Parents Learn English to Brighten Kids' Future

After-hours students weave true quilt of Silicon Valley's ethnic diversity

It’s a lousy time to think about Silicon Valley’s future.

With the economy slipping, it’s all so uncertain. One thing we’re sure of is that there is going to be a future. And we know people like Pedro and Gabriela Campos, Julio Arroyo, Kenneth and Jorge Magana Jr. and the other children running through the Edenvale Elementary School multipurpose room are the ones who will be steering it.

Their parents and relatives know that too, which is why for months they’ve been studying English as a second language in the Oak Grove district’s adult program. They need to speak English in order to help their kids with school and life.

”We need to speak very well to understand,” says the elder Jorge Magana. ”When they go to college or university, we need to be there with them.”

Back to the running in the multipurpose room last week: It was graduation night at the San Jose school. Not for the kids, but for the adults in their lives. About 65 students of Katrina Zafiro and Hoa Wong gathered for a blowout that told the story of Silicon Valley’s ethnic quilt better than any stack of census reports.

More than 300 enrolled in the district’s program this year. Most spoke Spanish, but others spoke Vietnamese, Korean, Japanese, Punjabi,
Mandarin and Cantonese.

They came from the hardworking class, says Zafiro. Many would arrive at class tired from the day’s grind.

”I’m very proud of my wife,” says Carlos Arroyo, whose wife, Maria,
34, is a housekeeper. ”Sometimes she was very exhausted working, but she was there no matter what.”

The Arroyos, who have two sons, moved from Michoacan in 1990.

”When we first came, I didn’t know, not even a word,” says Carlos, 32,
who does auto body work.

He studied English while Maria held down the home front. The couple bought a house, then another, which they rent out.
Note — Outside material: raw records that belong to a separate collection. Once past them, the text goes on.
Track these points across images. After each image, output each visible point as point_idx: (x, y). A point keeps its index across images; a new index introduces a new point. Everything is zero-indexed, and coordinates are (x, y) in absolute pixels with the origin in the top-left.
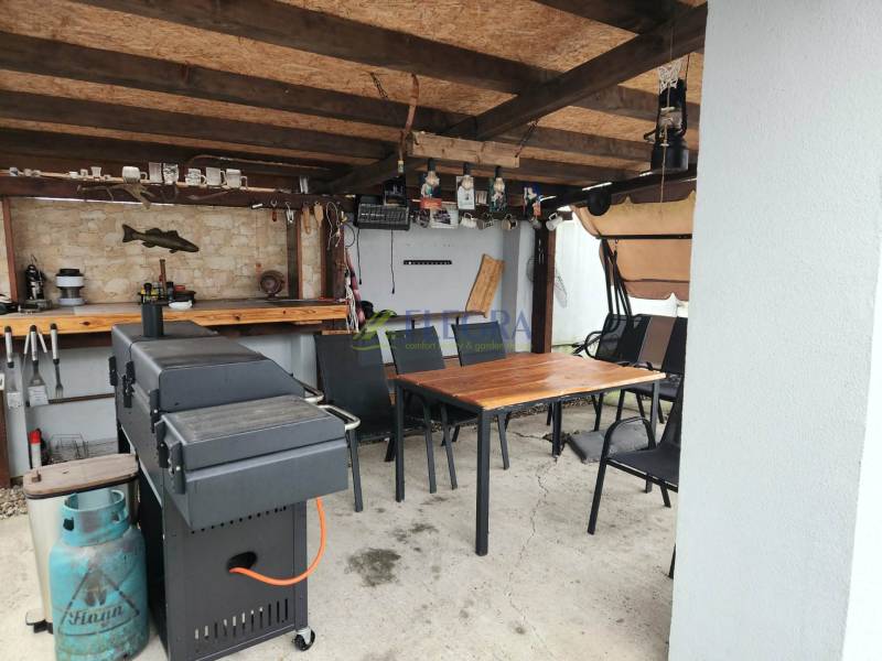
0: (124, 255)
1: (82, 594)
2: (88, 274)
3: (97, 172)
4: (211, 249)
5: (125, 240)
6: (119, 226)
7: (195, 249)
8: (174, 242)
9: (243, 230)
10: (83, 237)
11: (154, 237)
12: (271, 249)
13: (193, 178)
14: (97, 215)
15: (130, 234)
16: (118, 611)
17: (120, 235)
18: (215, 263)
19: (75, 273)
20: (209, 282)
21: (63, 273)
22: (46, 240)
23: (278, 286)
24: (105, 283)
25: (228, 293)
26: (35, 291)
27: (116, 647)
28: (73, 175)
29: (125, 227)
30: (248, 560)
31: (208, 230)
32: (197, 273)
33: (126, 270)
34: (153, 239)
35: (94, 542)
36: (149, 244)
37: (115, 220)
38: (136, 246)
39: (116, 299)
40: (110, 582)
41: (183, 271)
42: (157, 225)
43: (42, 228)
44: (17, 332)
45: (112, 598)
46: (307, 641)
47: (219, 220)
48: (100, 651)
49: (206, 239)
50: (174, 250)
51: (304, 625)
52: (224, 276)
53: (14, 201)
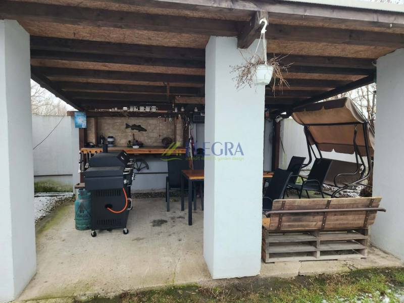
0: (126, 132)
1: (79, 210)
2: (116, 138)
3: (116, 109)
4: (151, 130)
5: (126, 128)
6: (125, 124)
7: (146, 130)
8: (140, 128)
9: (161, 125)
10: (116, 127)
11: (135, 127)
12: (169, 130)
13: (142, 109)
14: (119, 121)
15: (128, 126)
16: (87, 216)
17: (125, 126)
18: (151, 135)
19: (112, 137)
20: (149, 140)
21: (109, 137)
22: (106, 128)
23: (167, 142)
24: (120, 140)
25: (155, 144)
26: (102, 142)
27: (86, 224)
28: (110, 110)
29: (126, 124)
30: (111, 207)
31: (150, 125)
32: (146, 138)
33: (126, 137)
34: (134, 127)
35: (83, 198)
36: (133, 129)
37: (123, 122)
38: (129, 130)
39: (123, 145)
40: (85, 208)
41: (141, 137)
42: (135, 123)
43: (105, 125)
44: (92, 152)
45: (85, 212)
46: (126, 232)
47: (153, 121)
48: (82, 225)
49: (149, 127)
50: (139, 131)
51: (125, 227)
52: (154, 139)
53: (99, 118)
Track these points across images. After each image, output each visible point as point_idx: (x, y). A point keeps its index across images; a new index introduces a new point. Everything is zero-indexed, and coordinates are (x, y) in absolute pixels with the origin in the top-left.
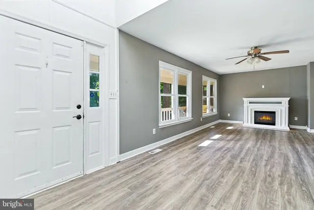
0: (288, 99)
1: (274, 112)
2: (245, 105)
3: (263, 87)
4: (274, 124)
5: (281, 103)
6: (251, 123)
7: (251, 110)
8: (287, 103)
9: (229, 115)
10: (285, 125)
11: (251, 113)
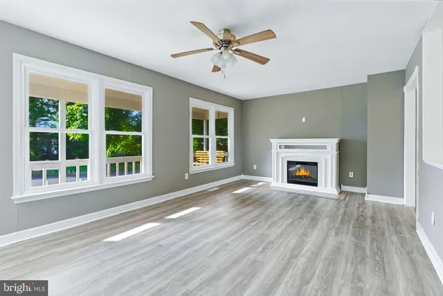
0: (336, 141)
1: (316, 164)
2: (274, 151)
3: (304, 120)
4: (316, 185)
5: (325, 147)
6: (282, 182)
7: (282, 158)
8: (335, 147)
9: (255, 167)
10: (332, 185)
11: (283, 165)
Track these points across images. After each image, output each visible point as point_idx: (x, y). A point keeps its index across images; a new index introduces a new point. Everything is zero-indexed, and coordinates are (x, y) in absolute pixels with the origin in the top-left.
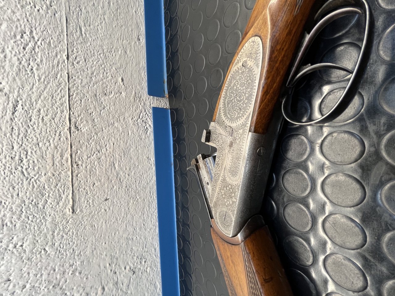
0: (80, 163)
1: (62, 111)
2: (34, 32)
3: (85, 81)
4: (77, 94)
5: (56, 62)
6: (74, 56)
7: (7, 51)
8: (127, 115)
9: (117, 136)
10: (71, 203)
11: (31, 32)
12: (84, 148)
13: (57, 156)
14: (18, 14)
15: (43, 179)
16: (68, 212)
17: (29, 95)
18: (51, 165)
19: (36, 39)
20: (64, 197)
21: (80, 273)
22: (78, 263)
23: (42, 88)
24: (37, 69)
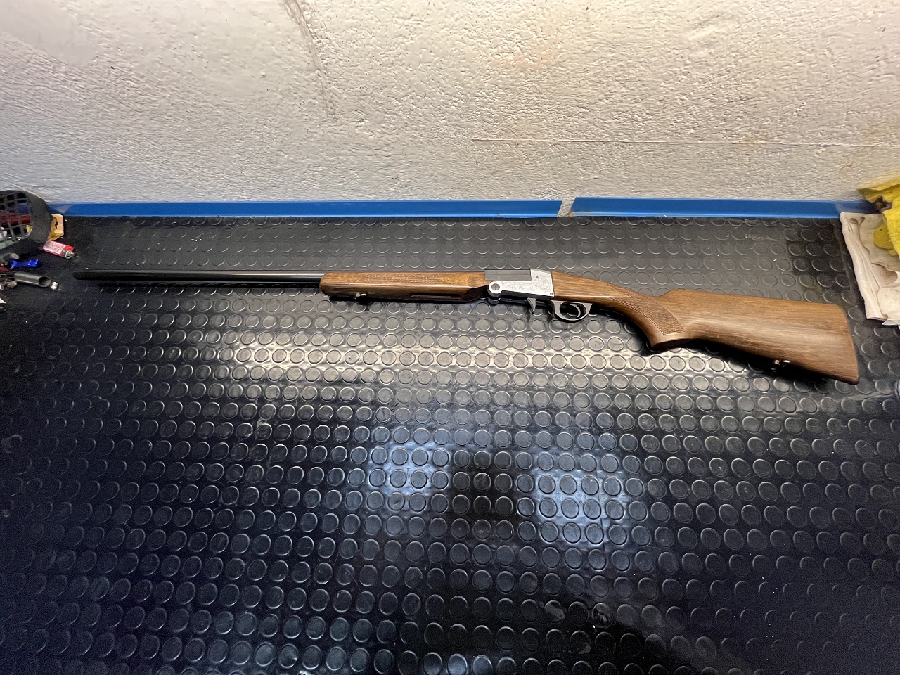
0: (520, 146)
1: (572, 136)
2: (651, 121)
3: (599, 152)
4: (587, 147)
5: (621, 134)
6: (625, 146)
7: (636, 105)
8: (559, 180)
9: (539, 172)
10: (483, 139)
11: (651, 120)
12: (533, 149)
13: (531, 132)
14: (669, 112)
15: (512, 122)
16: (475, 137)
17: (593, 116)
18: (524, 127)
19: (645, 122)
20: (490, 134)
21: (411, 141)
22: (422, 140)
23: (598, 125)
24: (616, 122)
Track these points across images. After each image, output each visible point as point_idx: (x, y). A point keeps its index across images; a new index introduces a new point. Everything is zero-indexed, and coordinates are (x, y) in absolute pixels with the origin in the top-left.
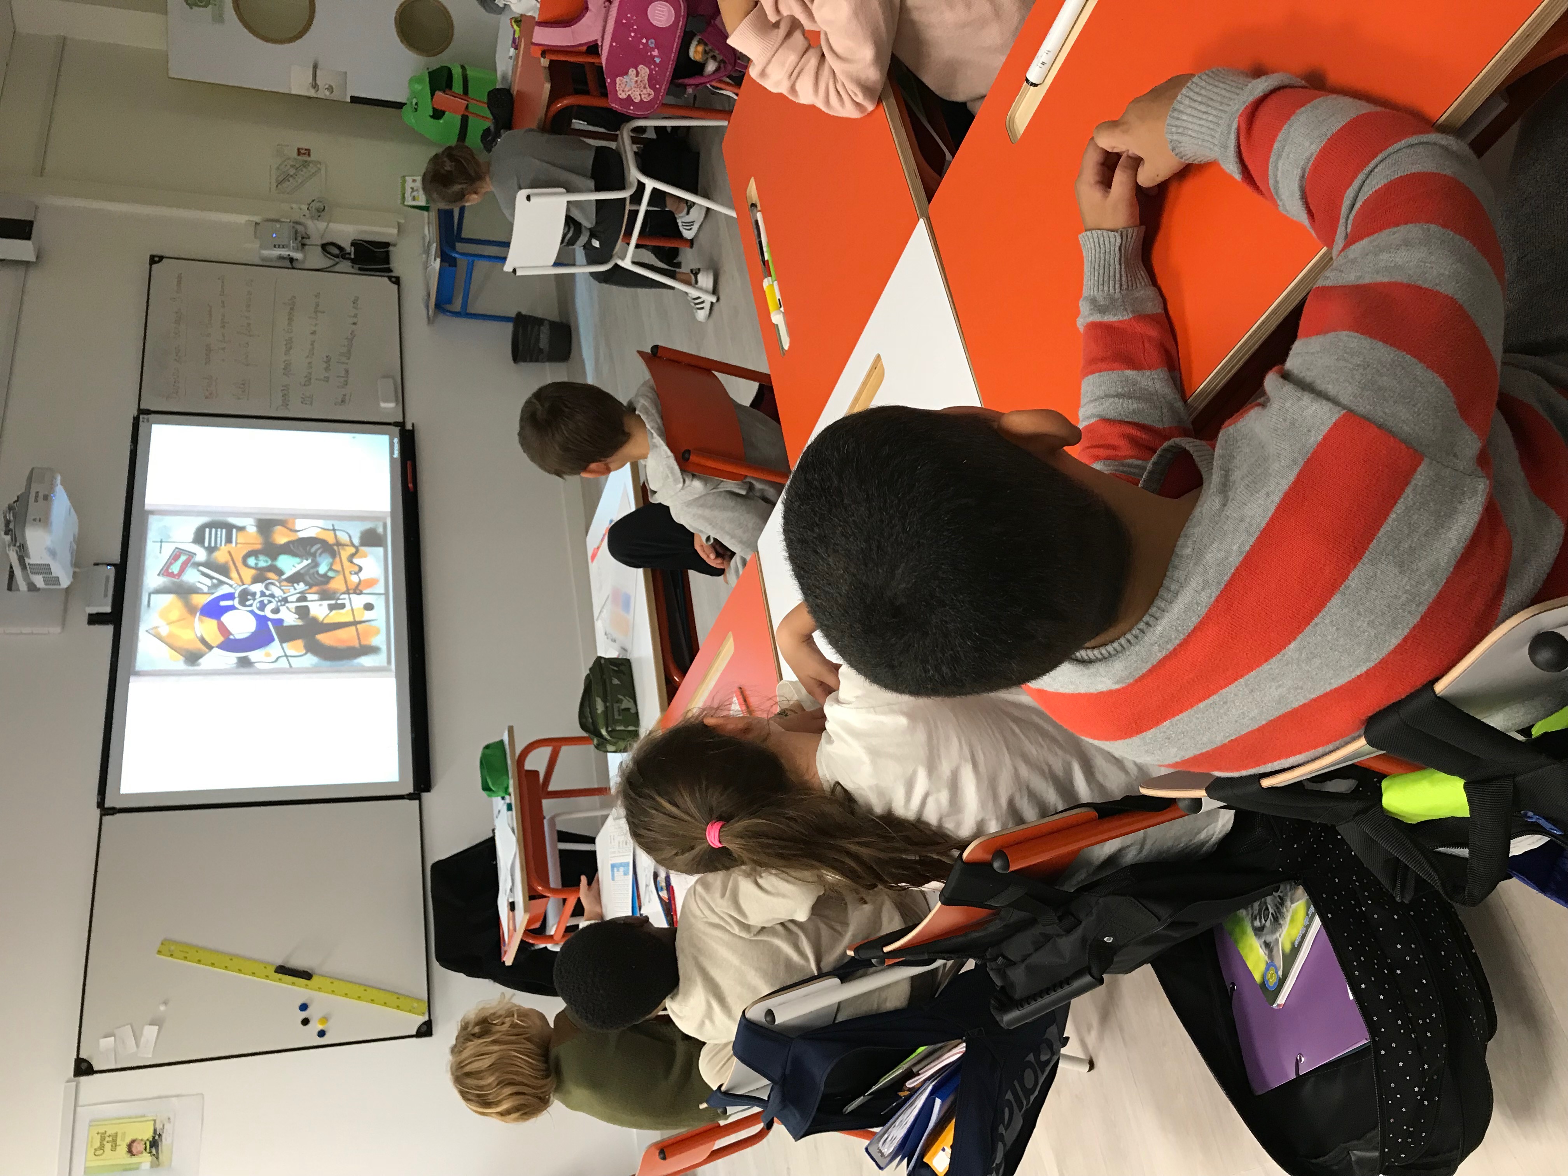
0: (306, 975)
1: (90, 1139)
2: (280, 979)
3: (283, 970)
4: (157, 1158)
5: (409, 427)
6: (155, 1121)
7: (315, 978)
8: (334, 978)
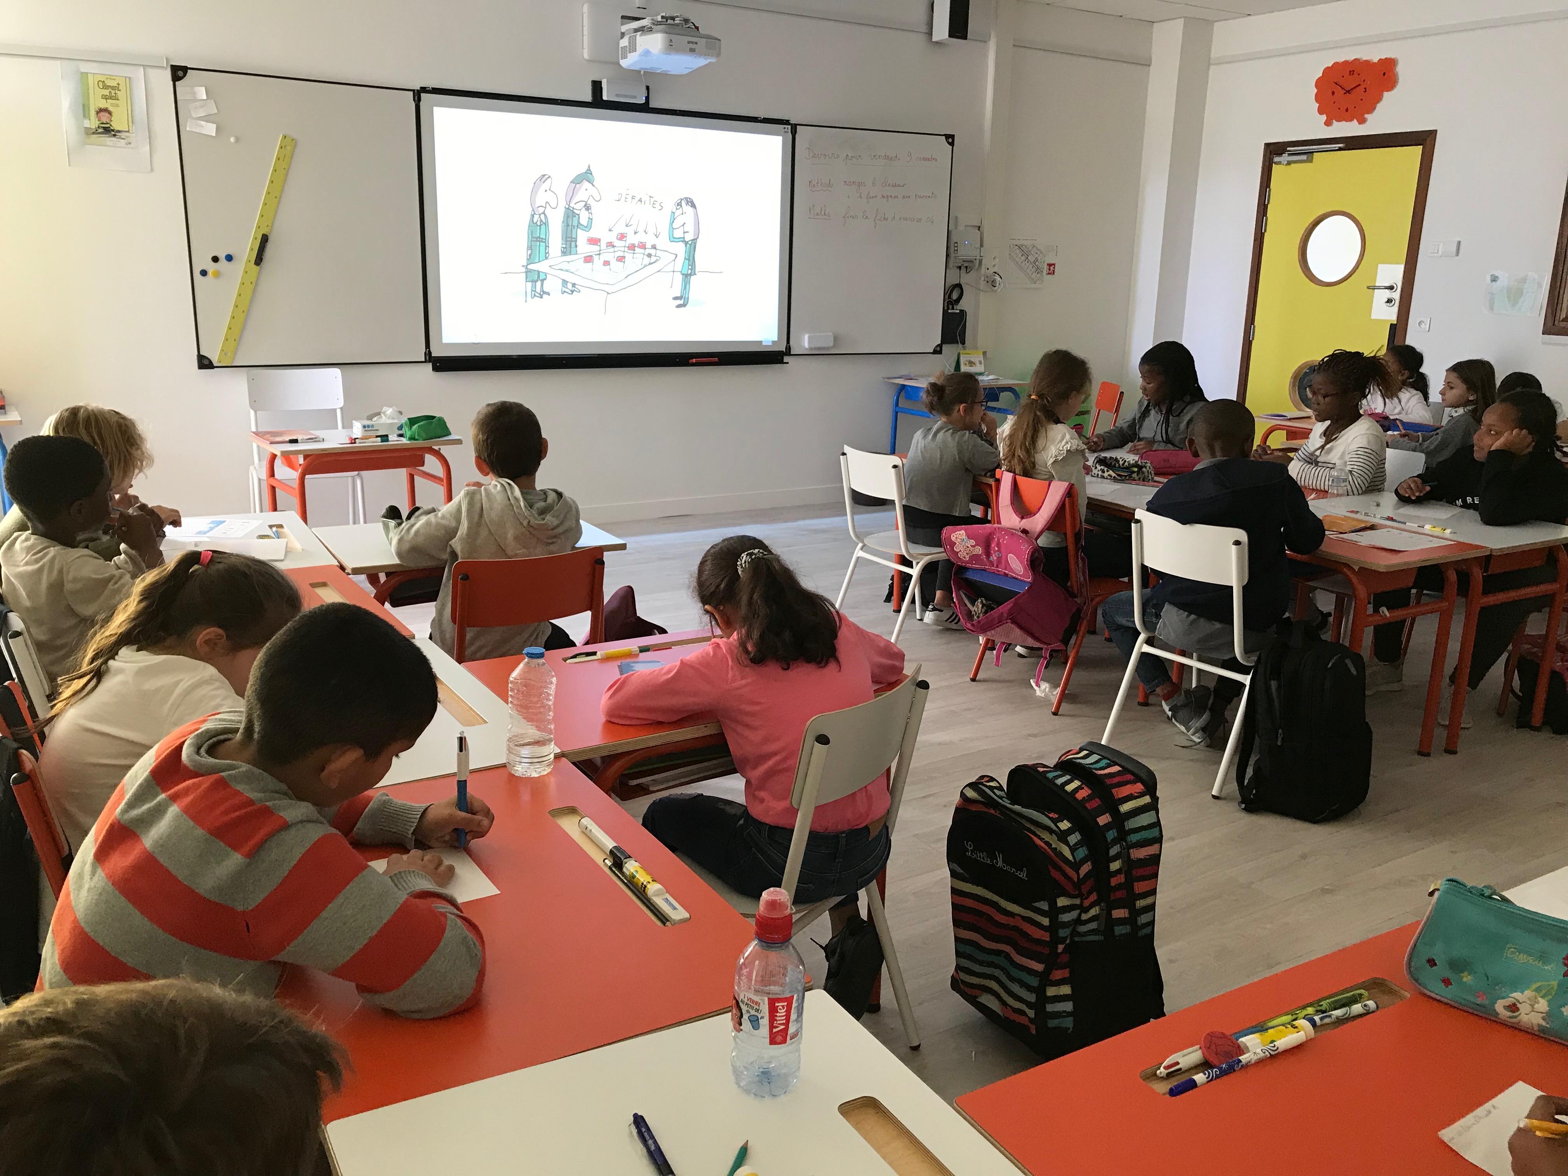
0: (259, 260)
1: (114, 78)
2: (256, 238)
3: (265, 239)
4: (94, 133)
5: (786, 359)
6: (128, 132)
7: (257, 268)
8: (256, 284)
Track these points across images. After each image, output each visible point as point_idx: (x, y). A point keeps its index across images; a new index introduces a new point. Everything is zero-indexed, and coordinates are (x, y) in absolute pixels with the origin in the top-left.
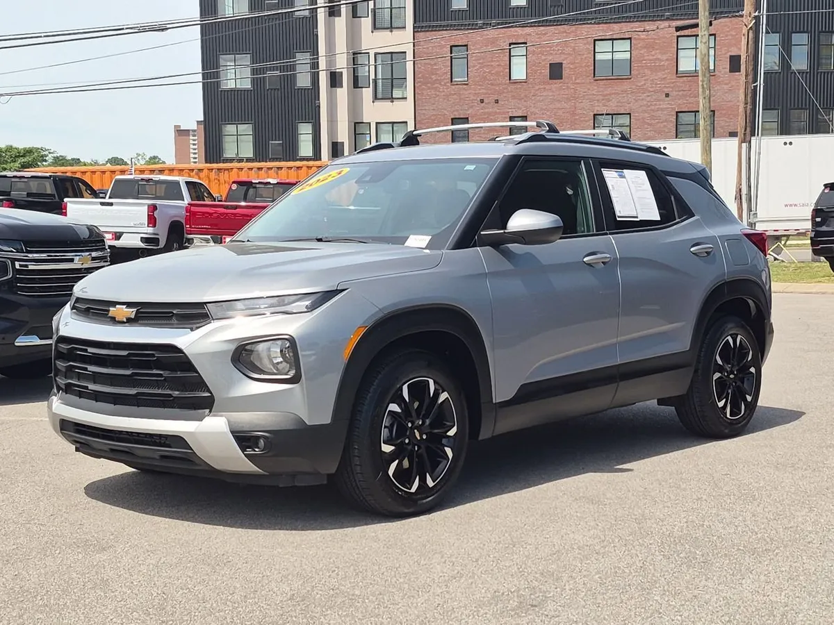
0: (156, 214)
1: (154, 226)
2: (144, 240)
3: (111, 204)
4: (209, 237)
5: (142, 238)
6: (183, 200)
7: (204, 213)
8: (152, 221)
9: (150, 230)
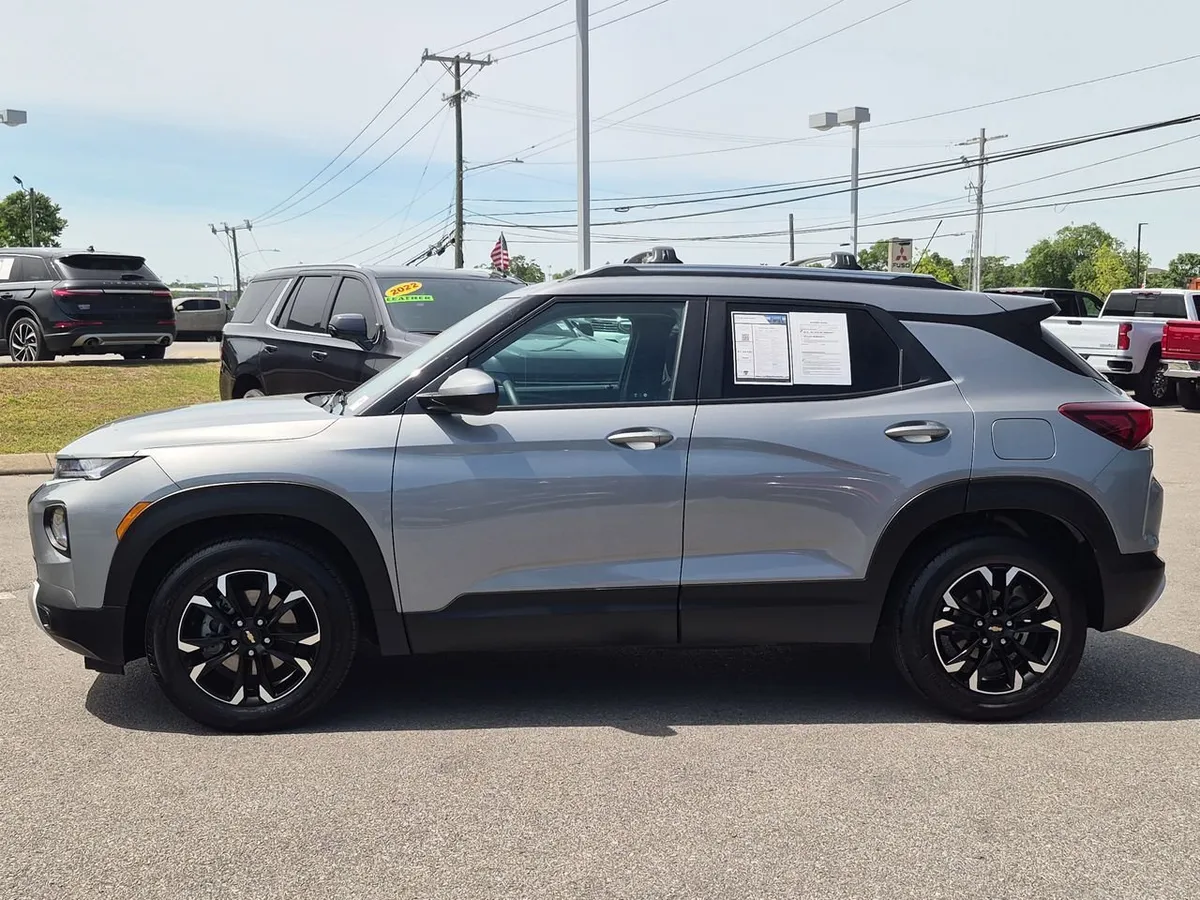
0: (1130, 334)
1: (1126, 348)
2: (1111, 364)
3: (1079, 323)
4: (1187, 362)
5: (1109, 362)
6: (1186, 317)
7: (1184, 334)
8: (1124, 342)
9: (1121, 352)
Carlos has just taken the test for his real estate license. Now it’s Maria’s turn to master English.

”I feel happy for her,” says 8-year-old son, Julio. ”I just feel very happy.”

It was a happy night. The graduates took the stage and sang and danced to pop tunes. The fans hooted, cheered and laughed so hard they almost cried.

And then, the whole group gathered to sing ”God Bless America.” One by one they held up letters that spelled: ”Thank You America. Goodnight Everybody.”

It was off-key, out of sync and beautiful.